### EXCERPT TO READ
- - - - - - -

Thalatta
1906
1906

Built by W.B. Mclearon, at the Naval Yard in Harwich

Built by W.B. Mclearon, at the Naval Yard in Harwich
Built by W. B. McLearon, who from 1905-1906 was Mayor of Harwich, at the naval yard in Harwich. The sailing barges that came from McLearon’s yard were considered to be the finest that could be found anywhere on the coast, as collectively they survived in better condition than those from any of the other builders of the time. Mclearon was also a builder of wooden lightships for Trinity House, and this is further proof of the exceptionally high quality of his work and materials. Thalatta was built as a speculation along with her sister barge Ena. As Thalatta took shape she aroused local interest – onlookers commented on her fine head belonging more to a fishing smack than a barge. Her cargo carrying capacity was less than other barges of a similar size being built elsewhere on the coast, the Hydrogen or the Cambria, nor was she designed primarily for speed like the Ethel May, also under construction at that time by Mr Cann on the other Harwich barge yard. But her hull looked likely to be particularly capable and comfortable at sea. She was built narrow on the bottom, with long runs after to a neat sternframe. A Mistley bargeman remarked admiringly as he looked down on her decks from aloft years later, ‘she sits on the water like a little old seagull, this one’. Thalatta was launched in a ceremony on 6 February 1906 by Coralie Clare Horlock, daughter of the new owner, Frederick W. Horlock of Mistley. She broke a bottle over the bows of the new barge which then slid gracefully into the water.    
1906

Extract from the Evening Star & Daily Herald for Ipswich, 1906

Extract from the Evening Star & Daily Herald for Ipswich, 1906

Barge Launched at Harwich
An interesting ceremony was witnessed in the shipbuilding yard of Mr W McLearon, at Harwich today (Tuesday 6 February 1906) when a new barge, which has been built in the yard, was launched in the presence of a large number of people. the barge, which was christened the Thalatta is owned by Mr Frederick William Horlock, the well known boat owner of Mistley. She is a fine business like looking craft, being 89 feet long, beam 20ft 6 inches, depth 7 feet 6 inches, and her tonnage is 150. She will be used for the coasting and continental trade.

- - - - - - -

Items listed in a dataset
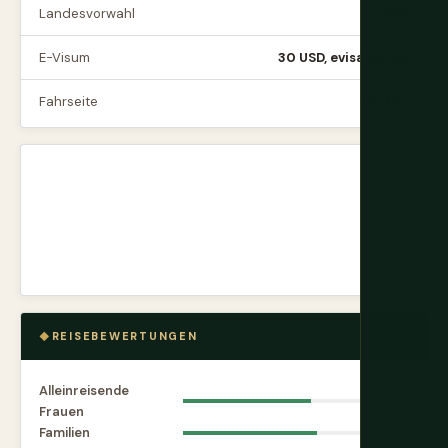
Landesvorwahl
+855
E-Visum
30 USD, evisa.gov.kh
Fahrseite
Rechts
REISEBEWERTUNGEN
Alleinreisende
7.2
Frauen
Familien
7.5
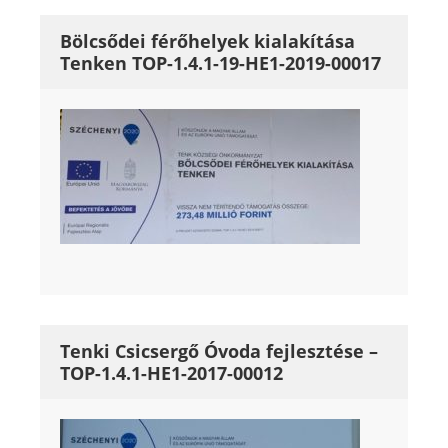
Bölcsődei férőhelyek kialakítása
Tenken TOP-1.4.1-19-HE1-2019-00017
Tenki Csicsergő Óvoda fejlesztése –
TOP-1.4.1-HE1-2017-00012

- - - - - - -

### THE TASK
Carry on the account of the sailing barge Thalatta, starting right after its final sentence.

### RESPONSE AREA
The barge was decorated with flags and the christening ceremony was performed by Mr Horlock’s little daughter, Coralie Clare, who broke a bottle of champagne over the bows, after which the vessel glided beautifully into the water, amid three hearty cheers, the launch being a highly successful one. The Thalatta immediately proceeded to Mistley to load a cargo of wheat for London, and will afterwards proceed to the continent.

1906

First days of trade

First days of trade

Thalatta left Harwich for Mistley to load her first cargo, wheat for London. In 1906, as well as the east coast ports of Lowestoft, Harwich, Mistley, Hull and London, her passages took her to the near continent including Antwerp, Dunkirk, Nieuwpoort and Rotterdam. She also carried malt to Ireland. These destinations clearly indicated that she was considered to be a good sea-going vessel – a quality which not all of her kind could claim. Her first skipper was Jim Alliston, of Mistley.

1906

Converted to a Boomie

Converted to a Boomie

When Fred Horlock had made up his mind to buy Thalatta he insisted she be rigged as a ‘spritty’ (spritsail) and not as a ‘boomie’ (a boom and gaff mainsail), as she had originally been intended. It was a decision he apparently later regretted, and she was taken back to Harwich by her Skipper James Alliston to be re-rigged as a boomie at some early point. The spritsail rig was designed for the calmer waters of the River Thames and the estuary, and was not the ideal rig to have on a sea-going vessel.

1908
1908

Thalatta survives a storm

In November 1908 she was caught in a heavy storm when on passage from Sunderland to the Thames, and was towed into Lowestoft with a broken main gaff and a torn sail; seven other barges were either lost or driven ashore in this storm.

1909
1909

A Collision with a Steamer

In January 1909, when loaded with maize from the London Docks, she was in collision with the steamer Forth in Blackwall Reach, sustaining considerable damage to her starboard side, and had to be repaired by Shrubsall’s at Greenwich before continuing her voyage.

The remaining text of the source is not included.